I have developed a given simple MPI program such that process 0 sends message to process 1 and receives message from process p-1. Following is the code :
In the skeleton given to me ,
char *message;
message= (char*)malloc(msg_size);
is confusing me. To check the correctness of program, I am trying to look value of message that been sent or received. So should it be hexadecimal value?
int main(int argc, char **argv)
{
double startwtime, endwtime;
float elapsed_time, bandwidth;
int my_id, next_id; /* process id-s */
int p; /* number of processes */
char* message; /* storage for the message */
int i, k, max_msgs, msg_size, v;
MPI_Status status; /* return status for receive */
MPI_Init( &argc, &argv );
MPI_Comm_rank( MPI_COMM_WORLD, &my_id );
MPI_Comm_size( MPI_COMM_WORLD, &p );
if (argc < 3)
{
fprintf (stderr, "need msg count and msg size as params\n");
goto EXIT;
}
if ((sscanf (argv[1], "%d", &max_msgs) < 1) ||
(sscanf (argv[2], "%d", &msg_size) < 1))
{
fprintf (stderr, "need msg count and msg size as params\n");
goto EXIT;
}
**message = (char*)malloc (msg_size);**
if (argc > 3) v=1; else v=0; /*are we in verbose mode*/
/* don't start timer until everybody is ok */
MPI_Barrier(MPI_COMM_WORLD);
int t=0;
if( my_id == 0 ) {
startwtime = MPI_Wtime();
// do max_msgs times:
// send message of size msg_size chars to process 1
// receive message of size msg_size chars from process p-1
while(t<max_msgs) {
MPI_Send((char *) message, msg_size, MPI_CHAR, 1 , 0, MPI_COMM_WORLD);
MPI_Recv((char *) message, msg_size, MPI_CHAR, p-1, 0, MPI_COMM_WORLD, &status);
t++;
}
MPI_Barrier(MPI_COMM_WORLD);
endwtime = MPI_Wtime();
elapsed_time = endwtime-startwtime;
bandwidth = 2.0 * max_msgs * msg_size / (elapsed_time);
printf("Number, size of messages: %3d , %3d \n", max_msgs, msg_size);
fflush(stdout);
printf("Wallclock time = %f seconds\n", elapsed_time );
fflush(stdout);
printf("Bandwidth = %f bytes per second\n", bandwidth);
fflush(stdout);
} else if( my_id == p-1 ) {
// do max_msgs times:
// receive message of size msg_size from process to the left
// send message of size msg_size to process to the right (p-1 sends to 0)
while(t<max_msgs) {
MPI_Send((char *) message, msg_size, MPI_CHAR, 0, 0, MPI_COMM_WORLD);
MPI_Recv((char *) message, msg_size, MPI_CHAR, my_id-1, 0, MPI_COMM_WORLD, &status);
t++;
}
} else {
while(t<max_msgs) {
MPI_Send((char *) message, msg_size, MPI_CHAR, my_id+1, 0, MPI_COMM_WORLD);
MPI_Recv((char *) message, msg_size, MPI_CHAR, my_id-1, 0, MPI_COMM_WORLD, &status);
t++;
}
}
MPI_Barrier(MPI_COMM_WORLD);
EXIT:
MPI_Finalize();
return 0;
}
I am not completely sure if this is what you mean, but I will try.

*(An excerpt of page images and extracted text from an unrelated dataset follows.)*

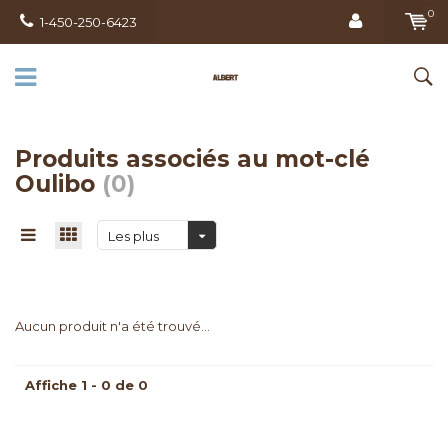
0
1-450-250-6423
Produits associés au mot-clé
Oulibo
(0)
Les plus
vus
Aucun produit n'a été trouvé...
Affiche 1 - 0 de 0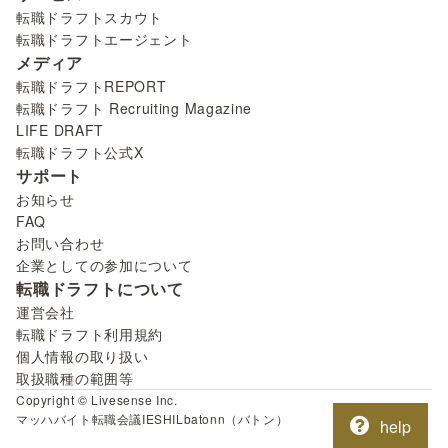
転職ドラフトスカウト
転職ドラフトエージェント
メディア
転職ドラフトREPORT
転職ドラフト Recruiting Magazine
LIFE DRAFT
転職ドラフト公式X
サポート
お知らせ
FAQ
お問い合わせ
企業としての参加について
転職ドラフトについて
運営会社
転職ドラフト利用規約
個人情報の取り扱い
取扱職種の範囲等
Copyright © Livesense Inc.
マッハバイト
転職会議
IESHIL
batonn（バトン）
help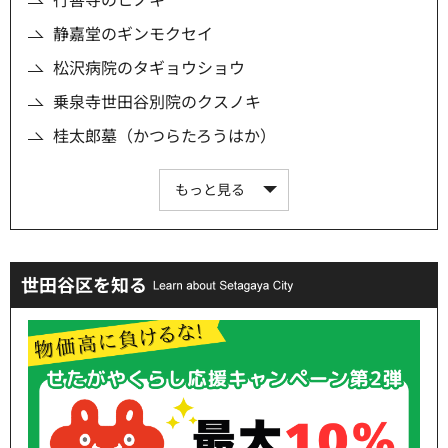
静嘉堂のギンモクセイ
松沢病院のタギョウショウ
乗泉寺世田谷別院のクスノキ
桂太郎墓（かつらたろうはか）
もっと見る
世田谷区を知る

For what I understand, you want to know what is the message being sent. Well, for the code you provide, memory is assign to the message but any real "readable" message is specify. In this line.
message = (char*)malloc (msg_size);
malloc reserves the memory for the messages, so anyone can write it, however, it doesn't provide any initial value. Sometimes, the memory contains other information previously stored and freed. Then, the message being sent is that "garbage" that is before. This is probably what you call hexadecimal (I hope I understand this right).
The type of value in this case is char (defined as MPI_CHAR in the MPI_Send and MPI_Recv functions). Here you can find more data types for MPI.
I will suggest to assign a value to the message with the with my_id and next_id. So you know who is sending to whom.